Alors que des voix s’élevaient au Sénégal pour mettre en garde contre les risques de contagion du syndrome tunisien, les théoriciens du pouvoir et certains analystes indépendants ont trouvé que l’existence de libertés plaçait notre pays en dehors du périmètre à risques. En Tunisie, en Egypte, et présentement en Libye et dans d’autres pays arabes où le phénomène présente pour le moment moins d’ampleur et moins d’intensité, les populations, plus qu’une simple formulation de revendications de liberté, ont exprimé leur ferme détermination à accéder à un mieux-être se traduisant par une pleine jouissance des libertés citoyennes fondamentales, certes, mais aussi par une existence moins affectée par la misère économique et sociale provoquée ou accentuée par la mauvaise gouvernance, une existence davantage conforme à la dignité humaine.

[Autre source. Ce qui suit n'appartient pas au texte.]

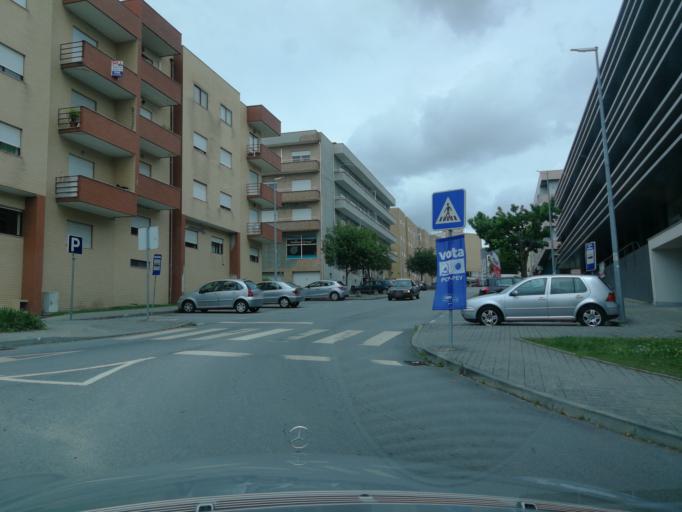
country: PT
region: Braga
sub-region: Amares
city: Amares
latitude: 41.6259
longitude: -8.3627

C’est réduire la question à son degré primaire que de considérer que la liberté en elle-même est un vaccin infaillible contre le virus du soulèvement populaire. Parce que la liberté n’est pas une fin, c’est un moyen, un instrument qui, entre les mains d’un peuple, sert à accéder à ce mieux-être que des Nations arabes sont déterminées à arracher à tout prix. Lorsqu’elle ne permet pas à un peuple de choisir librement ses dirigeants, puis d’influencer la conduite des affaires nationales dans le sens de ses préoccupations, grâce à l’émission d’avis et d’opinions effectivement pris en compte par ces gouvernants, la liberté apparaît illusoire.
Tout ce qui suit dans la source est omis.